Microscopic diamond tracers can be detected simultaneously via two distinct imaging approaches—optical and MRI—to produce higher-quality images in a fraction of the time, according to recently published research.
Traditional microscopes utilize optical fluorescence to produce high-resolution images but lack the ability to image deep into tissue. MR imaging, on the other hand, uses radiofrequency that can reach everywhere in the body yet produces lower-resolution scans.
With hyperpolarized biological diamond tracers, however, both can be achieved at once to capture clear images up to 10 times deeper than using light-based techniques alone, one University of California, Berkeley researcher proved in a study published in the journal Proceedings of the National Academy of Sciences.
"This is perhaps the first demonstration that the same object can be imaged in optics and hyperpolarized MRI simultaneously," Ashok Ajoy, UC Berkeley assistant professor of chemistry, explained in a university news item published May 17. "There is a lot of information you can get in combination, because the two modes are better than the sum of their parts.”
These diamond particles are relatively new but have been investigated by Ajoy in the past. Together with experts from the U.S. Department of Energy, Ajoy published research in 2018 suggesting defects in nanoscale and microscale diamonds could eliminate the need for costly, bulky magnets used in MRI and nuclear magnetic resonance systems.

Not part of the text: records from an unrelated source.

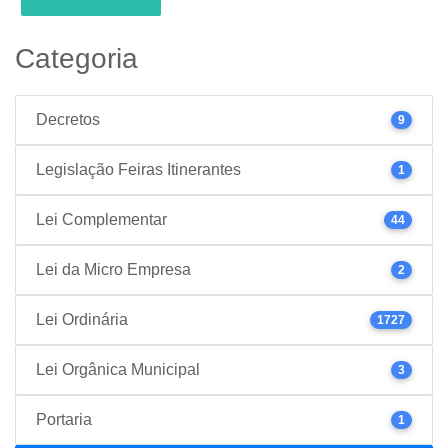
Categoria
Decretos
9
Legislação Feiras Itinerantes
1
Lei Complementar
44
Lei da Micro Empresa
2
Lei Ordinária
1727
Lei Orgânica Municipal
3
Portaria
1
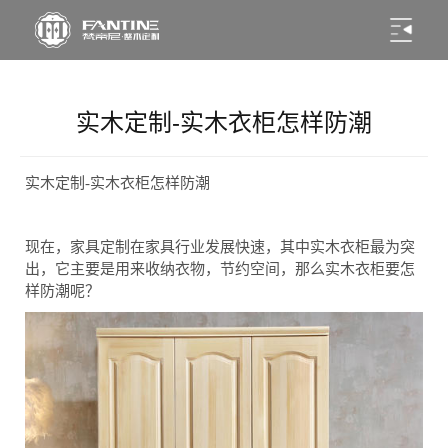
实木定制-实木衣柜怎样防潮
实木定制-实木衣柜怎样防潮
现在，家具定制在家具行业发展快速，其中实木衣柜最为突
出，它主要是用来收纳衣物，节约空间，那么实木衣柜要怎
样防潮呢？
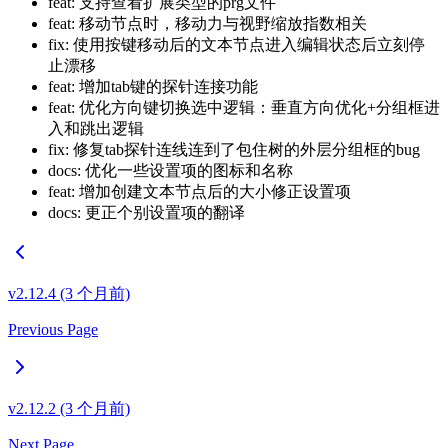
feat: 支持查看扩展类型的prg文件
feat: 移动节点时，移动力与视野缩放指数相关
fix: 使用按键移动后的文本节点进入编辑状态后立刻停
止漂移
feat: 增加tab键的探针连接功能
feat: 优化方向键切换选中逻辑：垂直方向优化+分组框进
入和跳出逻辑
fix: 修复tab探针连线连到了包住树的外层分组框的bug
docs: 优化一些设置项的图标和名称
feat: 增加创建文本节点后的大小修正设置项
docs: 更正个别设置项的翻译
v2.12.4 (3 个月前)
Previous Page
v2.12.2 (3 个月前)
Next Page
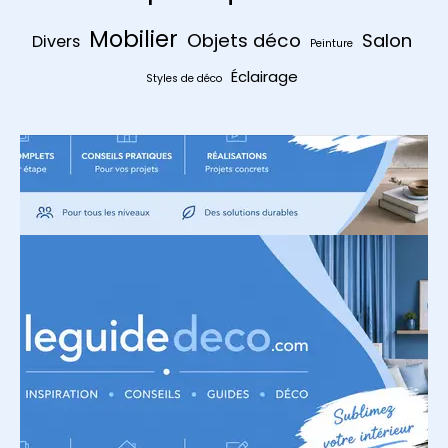
Mobilier
Objets déco
Salon
Divers
Peinture
Éclairage
Styles de déco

In this latest experiment, the Berkeley assistant professor used a magnetic field equal to that of a cheap refrigerator magnet to hyperpolarize carbon-13 atoms within microdiamonds.

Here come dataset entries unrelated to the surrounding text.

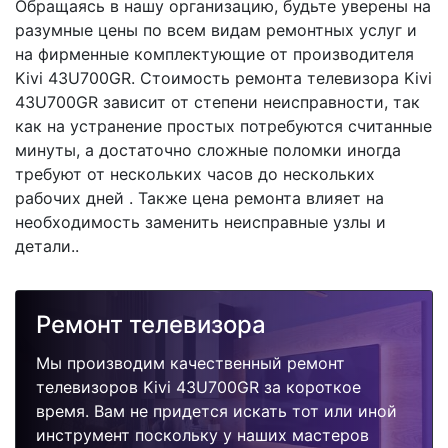
Обращаясь в нашу организацию, будьте уверены на
разумные цены по всем видам ремонтных услуг и
на фирменные комплектующие от производителя
Kivi 43U700GR. Стоимость ремонта телевизора Kivi
43U700GR зависит от степени неисправности, так
как на устранение простых потребуются считанные
минуты, а достаточно сложные поломки иногда
требуют от нескольких часов до нескольких
рабочих дней . Также цена ремонта влияет на
необходимость заменить неисправные узлы и
детали..
Ремонт телевизора
Мы производим качественный ремонт
телевизоров Kivi 43U700GR за короткое
время. Вам не придется искать тот или иной
инструмент поскольку у наших мастеров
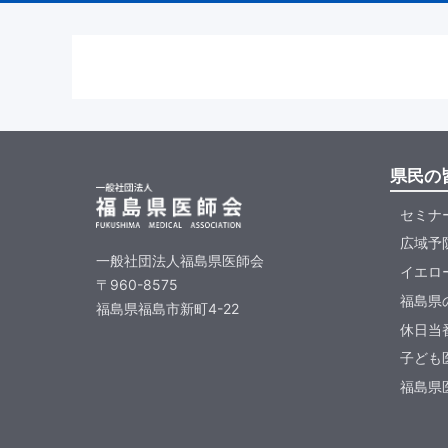
県民の
セミナ
広域予
一般社団法人福島県医師会
イエロ
〒960-8575
福島県
福島県福島市新町4-22
休日当
子ども
福島県医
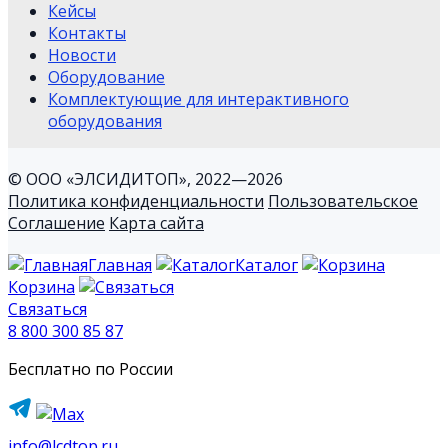
Кейсы
Контакты
Новости
Оборудование
Комплектующие для интерактивного
оборудования
© ООО «ЭЛСИДИТОП», 2022—2026
Политика конфиденциальности
Пользовательское
Соглашение
Карта сайта
Главная
Каталог
Корзина
Связаться
8 800 300 85 87
Бесплатно по России
info@lcdtop.ru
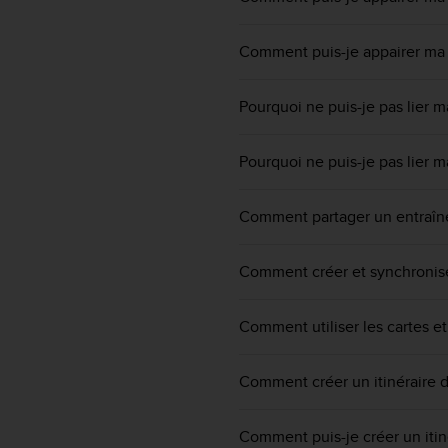
e
s
i
Comment puis-je appairer ma 
t
e
W
Pourquoi ne puis-je pas lier m
e
b
Pourquoi ne puis-je pas lier m
a
u
n
Comment partager un entraîne
i
v
e
Comment créer et synchronise
a
u
A
Comment utiliser les cartes et 
A
d
Comment créer un itinéraire d
e
c
o
Comment puis-je créer un itin
n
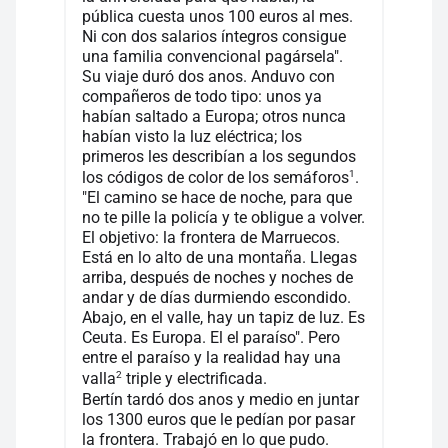
pública cuesta unos 100 euros al mes.
Ni con dos salarios íntegros consigue
una familia convencional pagársela".
Su viaje duró dos anos. Anduvo con
compañeros de todo tipo: unos ya
habían saltado a Europa; otros nunca
habían visto la luz eléctrica; los
primeros les describían a los segundos
1
los códigos de color de los semáforos
.
"El camino se hace de noche, para que
no te pille la policía y te obligue a volver.
El objetivo: la frontera de Marruecos.
Está en lo alto de una montaña. Llegas
arriba, después de noches y noches de
andar y de días durmiendo escondido.
Abajo, en el valle, hay un tapiz de luz. Es
Ceuta. Es Europa. El el paraíso". Pero
entre el paraíso y la realidad hay una
2
valla
triple y electrificada.
Bertín tardó dos anos y medio en juntar
los 1300 euros que le pedían por pasar
la frontera. Trabajó en lo que pudo.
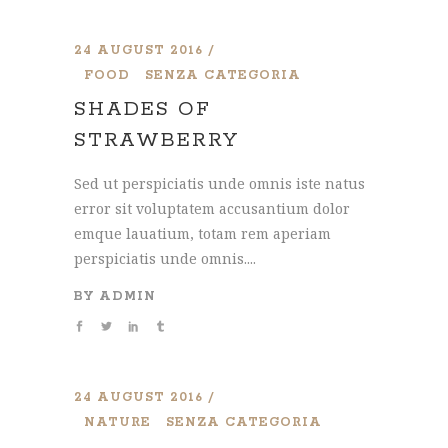
24 AUGUST 2016
FOOD
SENZA CATEGORIA
SHADES OF
STRAWBERRY
Sed ut perspiciatis unde omnis iste natus
error sit voluptatem accusantium dolor
emque lauatium, totam rem aperiam
perspiciatis unde omnis....
BY
ADMIN
24 AUGUST 2016
NATURE
SENZA CATEGORIA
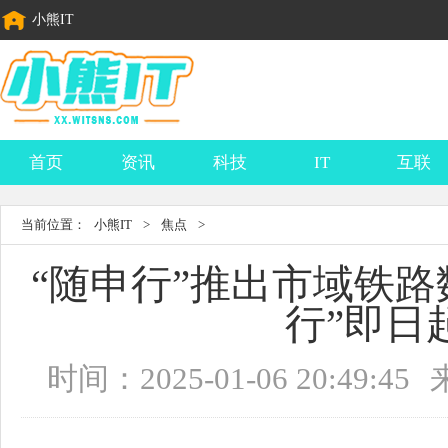
小熊IT
首页
资讯
科技
IT
互联
当前位置：
小熊IT
>
焦点
>
“随申行”推出市域铁路
行”即日
时间：2025-01-06 20:49:45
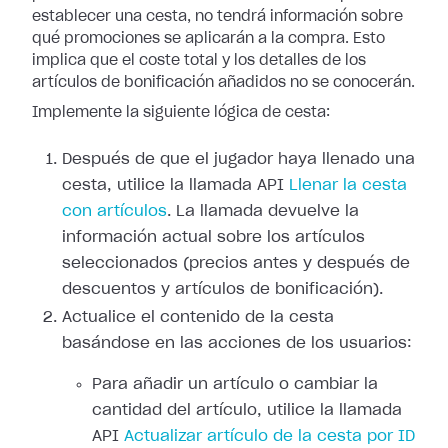
establecer una cesta, no tendrá información sobre
qué promociones se aplicarán a la compra. Esto
implica que el coste total y los detalles de los
artículos de bonificación añadidos no se conocerán.
Implemente la siguiente lógica de cesta:
Después de que el jugador haya llenado una
cesta, utilice la llamada API
Llenar la cesta
con artículos
. La llamada devuelve la
información actual sobre los artículos
seleccionados (precios antes y después de
descuentos y artículos de bonificación).
Actualice el contenido de la cesta
basándose en las acciones de los usuarios:
Para añadir un artículo o cambiar la
cantidad del artículo, utilice la llamada
API
Actualizar artículo de la cesta por ID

"It turns out that if you shine light on these particles, you can align their spins to a very, very high degree—about three to four orders of magnitude higher than the alignment of spins in an MRI machine," Ajoy said. "Compared to conventional hospital MRIs, which use a magnetic field of 1.5 teslas, the carbons are polarized effectively like they were in a 1,000-tesla magnetic field."
Given these diamond tracers are relatively cheap and easy to handle, Ajoy said his technique could one day bring advanced imaging rivaling MRI to hospitals that can’t afford the high price tag of magnetic resonance machines.